Wednesday, March 23, 2011

The Sin of the Golden Sheep

Aharon was commanded to bring a calf and a ram as sacrifices as part of the dedication service for the Mishkan. Rashi teaches that the calf was to display that Hashem had forgiven Aharon for his participation in the Golden Calf. While it is possible that the ram had nothing to do with this sin, it is interesting to note that it is grouped with the calf seemingly displaying some sort of connection between the two.

Perhaps, the ram also displayed some element of the Golden Calf and it too was a display of Hashem's forgiveness and compassion. The Rema, in his Toras HaOlah, teaches that part of what Klal Yisrael were trying to do with the Golden Calf was to tap into the astrological forces symbolized in T'leh, the Ram, and Shor, the Ox. These two signs are those of Nisan and Iyar and historically these items have been worshiped or used for worshiping others. The reason, says the Rema, is that the spring is a time when growth and development occurs and, as such, displays the idea of bracha occurring. Naturally people want to "tap into" this concept and unfortunately served items that they felt displayed the concepts of spring.
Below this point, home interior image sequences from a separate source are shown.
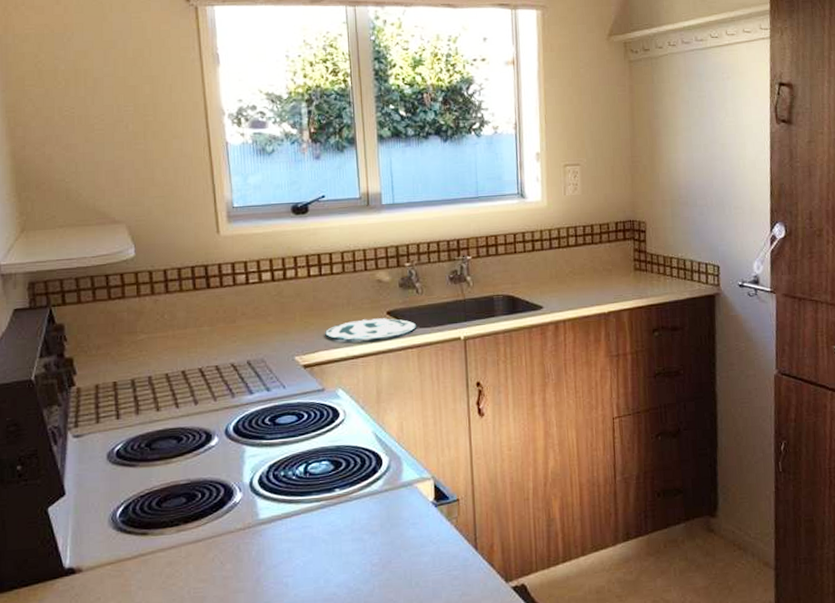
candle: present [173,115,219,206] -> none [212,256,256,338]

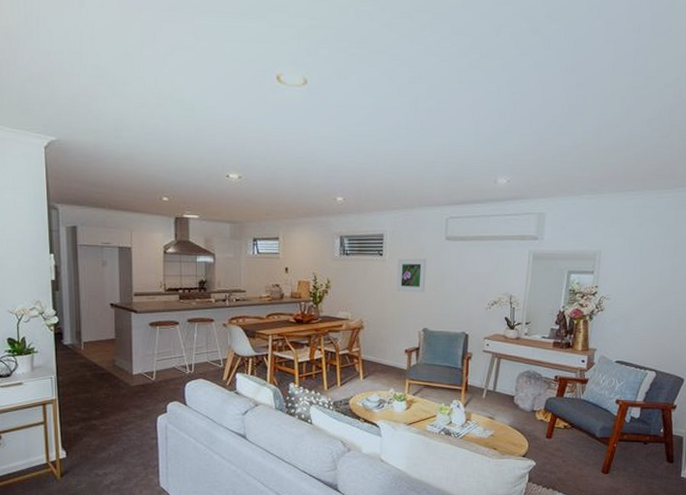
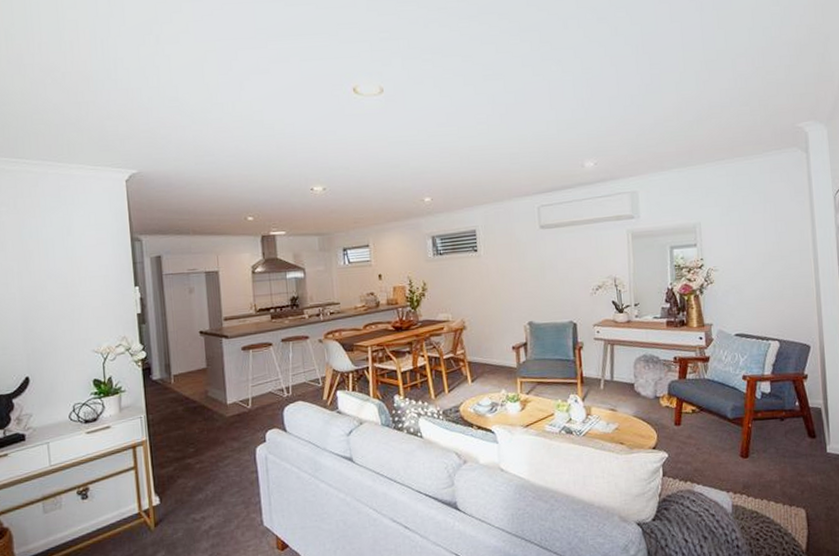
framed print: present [397,258,427,292] -> none [494,249,526,287]

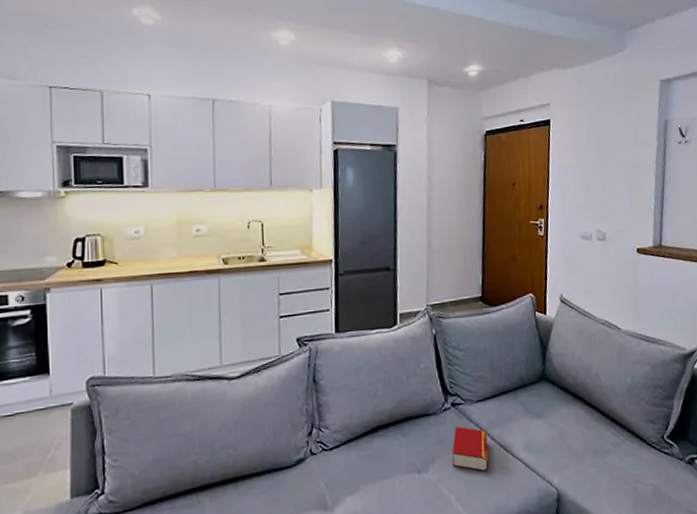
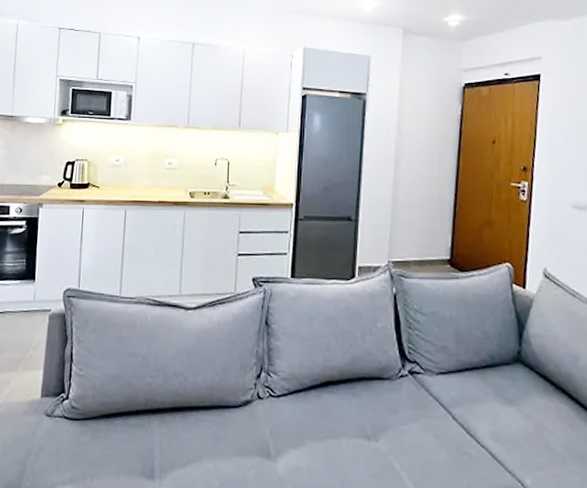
book: present [452,426,489,472] -> none [406,396,448,454]

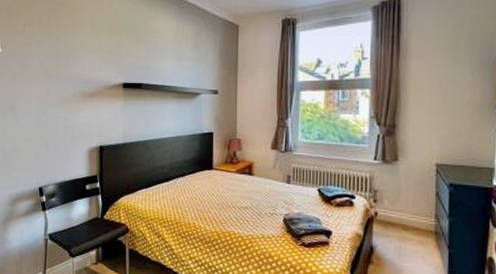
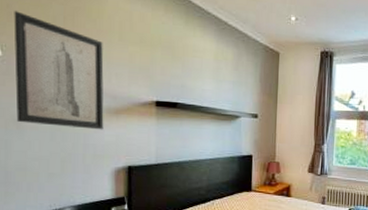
wall art: none [10,12,80,113] -> present [14,11,104,130]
The Rema continues to state that Klal Yisrael wanted to capture the essence of both of these signs so they took a calf. The calf is a young Shor and thus displays the qualities of that mazal, and while it is young and fragile is also reminiscent of a small sheep. So, in addition to Shor, T'leh was also represented in that famous sin. Perhaps, the ram that Aharon offered was also displaying this other element of that very sin of the Golden Calf. In addition to the calf of Shor, he also had a ram which is symbolic of T'leh.